• **AIM OF THE EXERCISE**:
Begin with the line containing "all density-reachable samples" and end with the last line of the data below; return those lines exactly, and only those.
##### DATASET #####
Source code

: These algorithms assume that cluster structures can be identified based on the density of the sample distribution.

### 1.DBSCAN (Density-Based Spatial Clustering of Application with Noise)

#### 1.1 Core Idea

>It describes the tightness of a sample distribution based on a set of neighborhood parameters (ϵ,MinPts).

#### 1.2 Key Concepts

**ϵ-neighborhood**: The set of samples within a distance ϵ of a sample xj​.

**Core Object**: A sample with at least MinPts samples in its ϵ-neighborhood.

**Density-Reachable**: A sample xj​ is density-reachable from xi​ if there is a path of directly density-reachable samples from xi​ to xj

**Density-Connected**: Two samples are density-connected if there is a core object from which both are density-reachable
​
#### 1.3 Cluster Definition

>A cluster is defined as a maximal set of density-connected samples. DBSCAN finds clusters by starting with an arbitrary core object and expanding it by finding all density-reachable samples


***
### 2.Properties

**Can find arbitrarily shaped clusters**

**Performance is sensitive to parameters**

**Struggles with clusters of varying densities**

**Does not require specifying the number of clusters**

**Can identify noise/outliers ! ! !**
#####
• **WRITTEN REPLY**:
>A cluster is defined as a maximal set of density-connected samples. DBSCAN finds clusters by starting with an arbitrary core object and expanding it by finding all density-reachable samples


***
### 2.Properties

**Can find arbitrarily shaped clusters**

**Performance is sensitive to parameters**

**Struggles with clusters of varying densities**

**Does not require specifying the number of clusters**

**Can identify noise/outliers ! ! !**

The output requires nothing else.